Поступило прекрасное предложение, оно же в рамках Всемирной Недели Грудного Вскармливание, открыть одноименную тему с фотографиями. Поделиться красотой и нежностью =)))
Вот моя толика. Прошу обратить внимание, снято в моем любимом клубе Леля!

----------


## Еленк@

Воот, а кошка бдит! ))

----------


## Polixenia

*Олеся*, спасибо за темку! 

Вы с Зоей волшебные, и у тебя такой взгляд))) 

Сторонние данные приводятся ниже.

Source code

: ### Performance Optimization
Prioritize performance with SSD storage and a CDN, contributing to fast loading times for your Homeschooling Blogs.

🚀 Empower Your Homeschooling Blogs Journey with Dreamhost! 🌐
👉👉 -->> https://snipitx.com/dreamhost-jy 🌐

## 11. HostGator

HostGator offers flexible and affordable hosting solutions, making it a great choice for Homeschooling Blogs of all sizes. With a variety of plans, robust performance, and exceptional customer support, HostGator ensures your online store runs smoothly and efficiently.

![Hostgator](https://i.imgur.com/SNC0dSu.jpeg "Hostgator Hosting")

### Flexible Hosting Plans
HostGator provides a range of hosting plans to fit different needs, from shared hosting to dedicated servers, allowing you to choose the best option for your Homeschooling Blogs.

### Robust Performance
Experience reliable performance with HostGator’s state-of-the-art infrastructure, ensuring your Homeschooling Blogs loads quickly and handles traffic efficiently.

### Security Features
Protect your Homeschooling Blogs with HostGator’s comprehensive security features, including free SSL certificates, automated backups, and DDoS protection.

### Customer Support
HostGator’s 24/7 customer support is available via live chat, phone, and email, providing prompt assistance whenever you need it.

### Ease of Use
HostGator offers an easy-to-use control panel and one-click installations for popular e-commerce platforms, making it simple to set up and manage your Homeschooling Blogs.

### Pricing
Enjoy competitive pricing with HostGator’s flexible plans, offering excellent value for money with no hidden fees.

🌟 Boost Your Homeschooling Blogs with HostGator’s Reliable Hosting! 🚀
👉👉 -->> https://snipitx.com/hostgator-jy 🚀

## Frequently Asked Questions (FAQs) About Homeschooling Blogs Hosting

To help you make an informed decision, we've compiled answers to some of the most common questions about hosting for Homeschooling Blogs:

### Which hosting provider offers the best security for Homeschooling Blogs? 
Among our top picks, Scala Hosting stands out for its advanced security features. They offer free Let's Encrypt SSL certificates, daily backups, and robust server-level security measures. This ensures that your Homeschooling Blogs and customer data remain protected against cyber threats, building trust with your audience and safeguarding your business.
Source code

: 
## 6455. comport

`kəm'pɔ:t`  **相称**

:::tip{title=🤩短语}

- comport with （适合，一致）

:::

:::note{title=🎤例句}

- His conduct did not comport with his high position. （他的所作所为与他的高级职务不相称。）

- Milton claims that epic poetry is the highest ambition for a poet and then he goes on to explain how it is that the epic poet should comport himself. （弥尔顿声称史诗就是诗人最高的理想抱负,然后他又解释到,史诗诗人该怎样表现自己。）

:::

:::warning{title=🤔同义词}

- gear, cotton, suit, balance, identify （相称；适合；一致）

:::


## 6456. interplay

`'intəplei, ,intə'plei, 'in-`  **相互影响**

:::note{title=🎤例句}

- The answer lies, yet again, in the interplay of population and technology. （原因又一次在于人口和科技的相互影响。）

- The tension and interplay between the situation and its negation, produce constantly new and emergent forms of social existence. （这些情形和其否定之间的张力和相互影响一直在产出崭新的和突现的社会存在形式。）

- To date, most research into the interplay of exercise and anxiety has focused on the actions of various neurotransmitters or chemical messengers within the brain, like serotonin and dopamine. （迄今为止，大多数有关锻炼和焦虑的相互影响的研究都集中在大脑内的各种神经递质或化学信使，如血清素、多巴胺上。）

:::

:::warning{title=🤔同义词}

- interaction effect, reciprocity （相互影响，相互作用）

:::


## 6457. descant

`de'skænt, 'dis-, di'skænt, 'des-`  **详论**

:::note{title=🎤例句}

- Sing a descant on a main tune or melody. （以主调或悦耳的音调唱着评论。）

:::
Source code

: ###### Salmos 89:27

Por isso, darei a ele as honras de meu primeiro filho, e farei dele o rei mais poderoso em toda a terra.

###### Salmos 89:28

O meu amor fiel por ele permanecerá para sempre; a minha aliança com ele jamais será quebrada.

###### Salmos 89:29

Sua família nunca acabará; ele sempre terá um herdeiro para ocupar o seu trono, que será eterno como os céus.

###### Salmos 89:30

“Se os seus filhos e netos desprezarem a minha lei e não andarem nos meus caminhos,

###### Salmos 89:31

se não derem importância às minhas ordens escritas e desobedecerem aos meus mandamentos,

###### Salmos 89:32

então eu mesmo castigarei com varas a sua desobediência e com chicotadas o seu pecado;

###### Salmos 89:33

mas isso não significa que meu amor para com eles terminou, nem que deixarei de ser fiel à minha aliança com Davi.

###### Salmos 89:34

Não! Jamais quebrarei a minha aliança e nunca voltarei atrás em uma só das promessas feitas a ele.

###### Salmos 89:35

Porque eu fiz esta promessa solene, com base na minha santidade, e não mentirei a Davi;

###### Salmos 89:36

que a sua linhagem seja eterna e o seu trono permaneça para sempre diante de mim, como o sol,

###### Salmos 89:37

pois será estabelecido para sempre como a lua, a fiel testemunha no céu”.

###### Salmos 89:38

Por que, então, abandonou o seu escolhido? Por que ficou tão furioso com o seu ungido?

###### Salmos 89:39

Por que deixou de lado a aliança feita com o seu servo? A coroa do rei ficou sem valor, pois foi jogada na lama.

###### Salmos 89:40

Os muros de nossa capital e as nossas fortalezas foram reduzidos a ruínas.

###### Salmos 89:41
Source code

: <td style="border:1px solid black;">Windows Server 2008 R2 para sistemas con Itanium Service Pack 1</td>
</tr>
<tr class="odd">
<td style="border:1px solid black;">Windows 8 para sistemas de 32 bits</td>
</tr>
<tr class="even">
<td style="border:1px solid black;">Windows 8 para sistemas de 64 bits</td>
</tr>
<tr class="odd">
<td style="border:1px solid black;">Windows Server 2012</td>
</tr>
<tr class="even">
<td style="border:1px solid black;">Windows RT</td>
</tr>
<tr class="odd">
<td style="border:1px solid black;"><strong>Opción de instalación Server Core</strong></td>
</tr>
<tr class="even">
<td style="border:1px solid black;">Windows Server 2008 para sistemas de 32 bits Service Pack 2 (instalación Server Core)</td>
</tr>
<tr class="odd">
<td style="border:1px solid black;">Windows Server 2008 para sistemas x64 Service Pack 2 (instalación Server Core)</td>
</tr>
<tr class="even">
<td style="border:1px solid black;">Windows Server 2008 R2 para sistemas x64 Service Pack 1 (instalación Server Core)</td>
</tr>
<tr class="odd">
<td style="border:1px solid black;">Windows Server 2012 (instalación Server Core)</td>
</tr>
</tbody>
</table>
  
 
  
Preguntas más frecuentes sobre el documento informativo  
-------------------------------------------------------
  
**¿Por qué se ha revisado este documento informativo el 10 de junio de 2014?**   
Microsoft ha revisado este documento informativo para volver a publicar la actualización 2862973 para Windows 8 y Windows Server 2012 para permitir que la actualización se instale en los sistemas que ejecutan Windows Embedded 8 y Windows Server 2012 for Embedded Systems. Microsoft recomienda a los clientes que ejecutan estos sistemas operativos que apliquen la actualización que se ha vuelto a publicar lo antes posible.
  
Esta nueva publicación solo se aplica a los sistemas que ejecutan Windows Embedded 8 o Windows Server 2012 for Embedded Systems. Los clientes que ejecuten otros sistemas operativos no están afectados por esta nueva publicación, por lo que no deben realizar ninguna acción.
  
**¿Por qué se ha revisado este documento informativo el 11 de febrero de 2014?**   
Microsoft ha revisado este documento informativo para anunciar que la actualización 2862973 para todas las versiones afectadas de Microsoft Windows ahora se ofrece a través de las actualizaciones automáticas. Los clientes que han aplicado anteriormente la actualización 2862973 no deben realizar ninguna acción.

*Еленк@*, вы прелестны! И кошка тоже))) вообще люблю фотки деток с животными, они очень живые и трогательные получаются.

----------


## Polixenia

а я продублирую сюда фотки, которые уже есть на слингофотомарафоне. Просто там они не в тему как бы, а тут - самое им место

----------


## Еленк@

* Polixenia* Спасибо! Сейчас кормлю - дочка на колени и не влазит!  Фотка-то двухлетней давности  :Wink:

----------


## Еленк@

Ой, групповое фото прелестно! Прямо завтрак на траве! А мама справа не в вояже от Айловмам часом?

----------


## Polixenia

> * Polixenia* Спасибо! Сейчас кормлю - дочка на колени и не влазит!  Фотка-то двухлетней давности


а сколько сейчас дочке?

----------


## Polixenia

> Ой, групповое фото прелестно! Прямо завтрак на траве! А мама справа не в вояже от Айловмам часом?


ага, "Вояжик")))

----------


## Еленк@

2 года и 4 месяца

----------


## Polixenia

> 2 года и 4 месяца


какие вы умнички!!!

----------


## Домик в деревне

А вы только детей кормите? А мы еще и драконов!
IMG_7391..JPG

----------


## Polixenia

правильно, мама может все, что угодно, даже дракона выкормить)))

----------


## Амина

На мосту) август 2010, Тиму 2 года)

----------